In ten months, the Federal Government borrowed N6.31 trillion from the Central Bank of Nigeria through Ways and Means Advances. As a result, the Federal Government’s borrowing from the CBN has increased from N17.46 trillion in December 2021 to N23.77 trillion in October 2022.
According to the Debt Management Office, the N23.77tn due to the apex bank by the Federal Government is not part of the country’s overall public debt stock, which stood at N42.84tn as of June 2022. Only the debts of the Federal Government of Nigeria, the 36 state governments, and the Federal Capital Territory are included in the public debt stock.
Ways and Means Advances is a borrowing tool that the CBN uses to fund budget gaps in the government. According to Section 38 of the CBN Act, 2007, the apex bank may grant temporary advances to the Federal Government with regard to temporary deficiency of budget revenue at such rate of interest as the bank may determine.

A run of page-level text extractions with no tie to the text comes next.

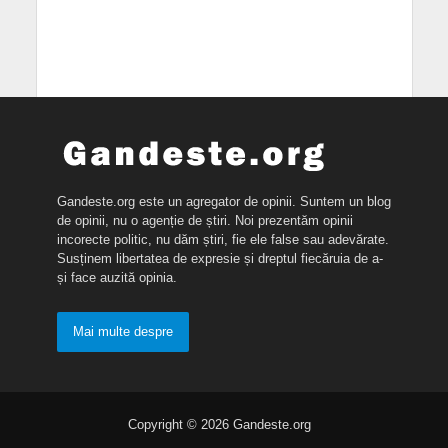
Gandeste.org este un agregator de opinii. Suntem un blog
de opinii, nu o agenție de știri. Noi prezentăm opinii
incorecte politic, nu dăm știri, fie ele false sau adevărate.
Susținem libertatea de expresie și dreptul fiecăruia de a-
și face auzită opinia.
Mai multe despre
Copyright © 2026 Gandeste.org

The Act read in part, “The total amount of such advances outstanding shall not at any time exceed five per cent of the previous year’s actual revenue of the Federal Government.

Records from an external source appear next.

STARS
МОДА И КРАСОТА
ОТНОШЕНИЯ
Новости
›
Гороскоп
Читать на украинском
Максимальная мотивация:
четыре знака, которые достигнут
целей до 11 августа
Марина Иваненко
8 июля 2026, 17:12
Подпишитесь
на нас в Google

“All advances shall be repaid as soon as possible and shall, in any event, be repayable by the end of the Federal Government financial year in which they are granted and if such advances remain unpaid at the end of the year, the power of the bank to grant such further advances in any subsequent year shall not be exercisable, unless the outstanding advances have been repaid.”
However, the CBN has said on its website that the Federal Government’s borrowing from it through the Ways and Means Advances could have adverse effects on the bank’s monetary policy to the detriment of domestic prices and exchange rates.
“The direct consequence of central banks’ financing of deficits are distortions or surges in the monetary base leading to adverse effects on domestic prices and exchange rates i.e macroeconomic instability because of excess liquidity that has been injected into the economy,” it said.
In November of last year, the World Bank urged the Nigerian government against funding deficits by borrowing from the CBN through the Ways and Means Advances, citing budgetary constraints on the country’s spending.
Despite the advice of experts and organizations, the Federal Government has continued to borrow from the CBN to cover budget shortfalls. From January 2020 to November 2021, the Federal Government paid N2.03 trillion in interest on loans obtained from the CBN under the Ways and Means Advances.
It was also revealed that the Federal Government paid N405.93 billion in interest on loans obtained from the CBN between January 2022 and April 2022.
The Managing Director/Chief Executive Officer of Cowry Asset Management Limited, Mr Johnson Chukwu, recently said the central bank’s lending to the government was putting pressure on the exchange rate and the inflation rate, with “liquidity that has no productivity attached to it coming into the system.”
A development economist, Dr Aliyu Ilias, criticised the government for its constant reliance on borrowing, which was unhealthy for the economy.
He further urged the government to seek better ways of generating revenue rather than persistently borrowing from the apex bank.